17-288 ヤスカラズ ミメニコトバニ
平常心でいられなくなくなる。表情にも言葉にも表れ
17-289 セグクマリ ヌキアシコタフ
体が縮こまってしまう。抜き足で歩いても
17-290 ハニココロ ヨロマスシレド
地の神には心が伝わるのだ。汝は何でも知っているようだが
17-291 ミヤビカラ トキスキテナル
ミヤビより小利口さが勝って、
17-292 ハタレドモ ソレココロミニ
ハタレになってしまったのだ。それ、試しに
17-293 ワザオナセ ワレハヤノゾク
術をかけてみよ。吾は簡単に解く
ミヤビアリ コレマツカヤノ
ミヤビがあるぞ。ミヤビには松や栢の
【マツカヤノ ニベナルゾ】 「ニベ」はニベ科の魚のうきぶくろを原料とする膠(ニカワ)のこと。これだけでは意味が通じないが、「マツノニベ」を「松の膠」と解釈し、それは松脂ではないかと考えた。松脂からできる松脂油は香気があり合成樟脳が作られる。当時このように精製されていたかはわからないが、これに近いものはできたのではないだろうか。
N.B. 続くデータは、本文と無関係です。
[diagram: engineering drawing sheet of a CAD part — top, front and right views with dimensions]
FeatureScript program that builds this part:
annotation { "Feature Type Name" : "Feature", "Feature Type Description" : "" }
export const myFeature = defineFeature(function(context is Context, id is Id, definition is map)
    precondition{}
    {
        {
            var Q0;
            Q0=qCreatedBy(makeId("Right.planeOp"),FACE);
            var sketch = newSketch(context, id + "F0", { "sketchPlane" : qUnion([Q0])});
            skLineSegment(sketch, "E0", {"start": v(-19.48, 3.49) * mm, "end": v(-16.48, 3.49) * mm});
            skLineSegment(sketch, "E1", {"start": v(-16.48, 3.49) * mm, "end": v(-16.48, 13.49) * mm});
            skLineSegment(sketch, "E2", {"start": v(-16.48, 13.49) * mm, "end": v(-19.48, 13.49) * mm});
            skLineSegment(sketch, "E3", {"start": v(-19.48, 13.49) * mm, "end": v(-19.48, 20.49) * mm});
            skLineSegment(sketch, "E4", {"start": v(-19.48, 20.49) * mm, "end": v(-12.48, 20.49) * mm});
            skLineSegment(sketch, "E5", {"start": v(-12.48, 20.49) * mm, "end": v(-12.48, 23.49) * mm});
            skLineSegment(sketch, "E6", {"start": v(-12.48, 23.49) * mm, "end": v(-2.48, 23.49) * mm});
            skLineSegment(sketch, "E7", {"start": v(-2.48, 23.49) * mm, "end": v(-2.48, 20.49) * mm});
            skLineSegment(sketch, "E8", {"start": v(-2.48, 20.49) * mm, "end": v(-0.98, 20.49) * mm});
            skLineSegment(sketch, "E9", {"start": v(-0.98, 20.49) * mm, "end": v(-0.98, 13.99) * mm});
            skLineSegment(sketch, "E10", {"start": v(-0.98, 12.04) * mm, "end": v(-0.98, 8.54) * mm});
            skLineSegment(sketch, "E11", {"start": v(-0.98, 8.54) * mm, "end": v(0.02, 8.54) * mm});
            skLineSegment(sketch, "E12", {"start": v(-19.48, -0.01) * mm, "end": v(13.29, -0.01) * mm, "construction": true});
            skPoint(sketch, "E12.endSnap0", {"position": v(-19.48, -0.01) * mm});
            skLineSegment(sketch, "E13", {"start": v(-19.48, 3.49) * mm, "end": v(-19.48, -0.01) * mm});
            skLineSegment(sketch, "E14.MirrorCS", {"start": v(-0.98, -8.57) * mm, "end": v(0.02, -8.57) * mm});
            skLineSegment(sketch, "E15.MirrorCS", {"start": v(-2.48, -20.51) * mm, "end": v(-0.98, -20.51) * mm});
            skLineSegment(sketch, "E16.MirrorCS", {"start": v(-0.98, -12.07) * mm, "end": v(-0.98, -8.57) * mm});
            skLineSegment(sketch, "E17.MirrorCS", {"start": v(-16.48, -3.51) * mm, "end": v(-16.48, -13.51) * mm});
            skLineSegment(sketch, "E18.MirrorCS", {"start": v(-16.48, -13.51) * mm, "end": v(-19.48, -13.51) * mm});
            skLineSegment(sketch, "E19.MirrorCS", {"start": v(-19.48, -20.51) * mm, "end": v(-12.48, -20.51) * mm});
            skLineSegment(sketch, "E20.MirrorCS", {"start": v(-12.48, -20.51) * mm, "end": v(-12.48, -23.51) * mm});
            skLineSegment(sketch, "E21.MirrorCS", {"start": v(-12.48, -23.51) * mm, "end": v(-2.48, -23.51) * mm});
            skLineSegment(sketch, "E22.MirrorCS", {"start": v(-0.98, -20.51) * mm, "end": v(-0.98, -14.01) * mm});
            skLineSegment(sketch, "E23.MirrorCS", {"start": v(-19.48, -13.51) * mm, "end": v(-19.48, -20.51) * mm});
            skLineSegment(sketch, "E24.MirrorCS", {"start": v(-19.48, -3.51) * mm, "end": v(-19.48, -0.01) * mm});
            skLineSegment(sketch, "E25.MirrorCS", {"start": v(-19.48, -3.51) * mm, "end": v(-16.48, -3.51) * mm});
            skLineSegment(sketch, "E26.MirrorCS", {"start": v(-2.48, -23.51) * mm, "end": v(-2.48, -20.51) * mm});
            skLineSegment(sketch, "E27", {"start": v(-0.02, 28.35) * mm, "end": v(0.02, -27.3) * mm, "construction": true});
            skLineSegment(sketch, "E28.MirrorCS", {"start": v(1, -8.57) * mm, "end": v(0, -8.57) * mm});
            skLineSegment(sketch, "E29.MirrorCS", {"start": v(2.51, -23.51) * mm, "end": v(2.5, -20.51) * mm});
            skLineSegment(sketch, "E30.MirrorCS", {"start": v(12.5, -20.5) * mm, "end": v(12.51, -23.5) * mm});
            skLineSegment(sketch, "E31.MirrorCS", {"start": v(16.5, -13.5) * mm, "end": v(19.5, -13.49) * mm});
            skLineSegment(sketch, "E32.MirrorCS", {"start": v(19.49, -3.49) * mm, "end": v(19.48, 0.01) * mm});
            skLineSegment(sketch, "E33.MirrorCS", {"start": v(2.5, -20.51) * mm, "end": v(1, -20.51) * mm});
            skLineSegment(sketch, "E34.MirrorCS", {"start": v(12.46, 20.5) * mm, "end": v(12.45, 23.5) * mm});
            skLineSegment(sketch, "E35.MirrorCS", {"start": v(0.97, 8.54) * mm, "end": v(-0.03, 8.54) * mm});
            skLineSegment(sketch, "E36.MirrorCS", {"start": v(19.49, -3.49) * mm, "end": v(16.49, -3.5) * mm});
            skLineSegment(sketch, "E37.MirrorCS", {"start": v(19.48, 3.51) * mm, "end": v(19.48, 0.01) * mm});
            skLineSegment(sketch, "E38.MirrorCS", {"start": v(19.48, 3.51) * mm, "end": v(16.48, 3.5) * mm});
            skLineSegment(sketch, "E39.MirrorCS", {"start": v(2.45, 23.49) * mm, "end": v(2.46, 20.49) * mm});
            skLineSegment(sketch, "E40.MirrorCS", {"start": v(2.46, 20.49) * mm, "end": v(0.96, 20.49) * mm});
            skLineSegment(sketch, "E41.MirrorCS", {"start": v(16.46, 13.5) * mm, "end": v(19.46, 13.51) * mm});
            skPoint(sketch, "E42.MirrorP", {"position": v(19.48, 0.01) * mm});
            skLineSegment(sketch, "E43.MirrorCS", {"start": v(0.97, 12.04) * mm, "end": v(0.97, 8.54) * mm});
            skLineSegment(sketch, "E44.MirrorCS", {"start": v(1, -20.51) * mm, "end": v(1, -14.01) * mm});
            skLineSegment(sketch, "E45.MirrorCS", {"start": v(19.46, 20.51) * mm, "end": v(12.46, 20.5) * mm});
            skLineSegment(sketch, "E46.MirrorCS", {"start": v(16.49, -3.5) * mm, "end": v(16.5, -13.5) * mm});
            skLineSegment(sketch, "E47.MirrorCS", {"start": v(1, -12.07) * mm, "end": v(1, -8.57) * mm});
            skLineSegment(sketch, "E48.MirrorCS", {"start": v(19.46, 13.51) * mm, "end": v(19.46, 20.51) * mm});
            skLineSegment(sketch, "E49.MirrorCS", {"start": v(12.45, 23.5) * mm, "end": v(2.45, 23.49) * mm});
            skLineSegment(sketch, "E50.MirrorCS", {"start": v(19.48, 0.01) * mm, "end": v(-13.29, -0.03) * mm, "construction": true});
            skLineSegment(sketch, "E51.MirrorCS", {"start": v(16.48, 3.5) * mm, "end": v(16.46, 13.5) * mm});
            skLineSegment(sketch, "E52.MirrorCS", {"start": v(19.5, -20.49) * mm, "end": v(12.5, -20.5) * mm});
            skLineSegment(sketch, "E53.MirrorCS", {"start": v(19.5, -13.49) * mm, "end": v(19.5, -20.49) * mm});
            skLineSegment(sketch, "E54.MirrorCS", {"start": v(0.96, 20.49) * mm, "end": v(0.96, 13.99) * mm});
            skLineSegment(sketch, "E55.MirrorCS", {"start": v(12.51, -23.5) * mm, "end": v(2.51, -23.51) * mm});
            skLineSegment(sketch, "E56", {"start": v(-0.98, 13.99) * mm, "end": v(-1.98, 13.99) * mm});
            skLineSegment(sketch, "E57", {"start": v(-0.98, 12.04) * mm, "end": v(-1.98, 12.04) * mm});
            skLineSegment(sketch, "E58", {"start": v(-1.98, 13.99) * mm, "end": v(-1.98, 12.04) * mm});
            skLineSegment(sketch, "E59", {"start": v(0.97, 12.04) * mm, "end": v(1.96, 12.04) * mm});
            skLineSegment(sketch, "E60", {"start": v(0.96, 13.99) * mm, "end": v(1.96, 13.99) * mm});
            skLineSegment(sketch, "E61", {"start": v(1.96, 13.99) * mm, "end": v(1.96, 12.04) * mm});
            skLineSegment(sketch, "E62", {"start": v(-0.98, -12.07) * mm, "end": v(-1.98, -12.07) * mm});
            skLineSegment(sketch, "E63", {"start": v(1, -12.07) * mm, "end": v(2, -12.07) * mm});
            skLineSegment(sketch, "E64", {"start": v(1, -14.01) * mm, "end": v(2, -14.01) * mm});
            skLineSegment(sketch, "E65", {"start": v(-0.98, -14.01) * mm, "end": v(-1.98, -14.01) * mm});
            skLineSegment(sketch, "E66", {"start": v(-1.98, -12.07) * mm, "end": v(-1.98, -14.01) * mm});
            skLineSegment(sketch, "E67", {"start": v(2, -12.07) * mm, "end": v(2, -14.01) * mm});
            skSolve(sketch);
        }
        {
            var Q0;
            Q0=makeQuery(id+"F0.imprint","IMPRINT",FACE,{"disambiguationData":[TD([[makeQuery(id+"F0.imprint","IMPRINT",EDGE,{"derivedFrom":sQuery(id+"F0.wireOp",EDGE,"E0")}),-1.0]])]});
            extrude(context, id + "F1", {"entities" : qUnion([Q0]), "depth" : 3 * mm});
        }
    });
樟脳のにおいや働きを「悪いものを取り除く力」として、かなりの意訳だが、訳とした。
17-295 ニベナルゾ ミヤビナケレバ
ニベのように悪いものを除く力があるのだ。ミヤビがなければ
17-296 ミモカルル カレテイロホシ
身も破滅する。破滅を招いてまで色欲物欲を持って
17-297 ナンノタメゾヤ      
何のためになると言うのだ」。
17-298 ツツシミテ アマノコヤネガ
謹んで、アマノコヤネが
モトモリオ コヘバマタトヨ
「それでは天の神は何をするのですか」と伺うと、アマテルカミは重ねて
【モトモリ】 天に在って人々を守っている49神。
【マタトヨ】 「トヨ」がよくわからないが、広辞苑に「いやとよ(否とよ)、「いや」を強めていう語」とあるので、ここでも「マタ」を強めていると解釈した。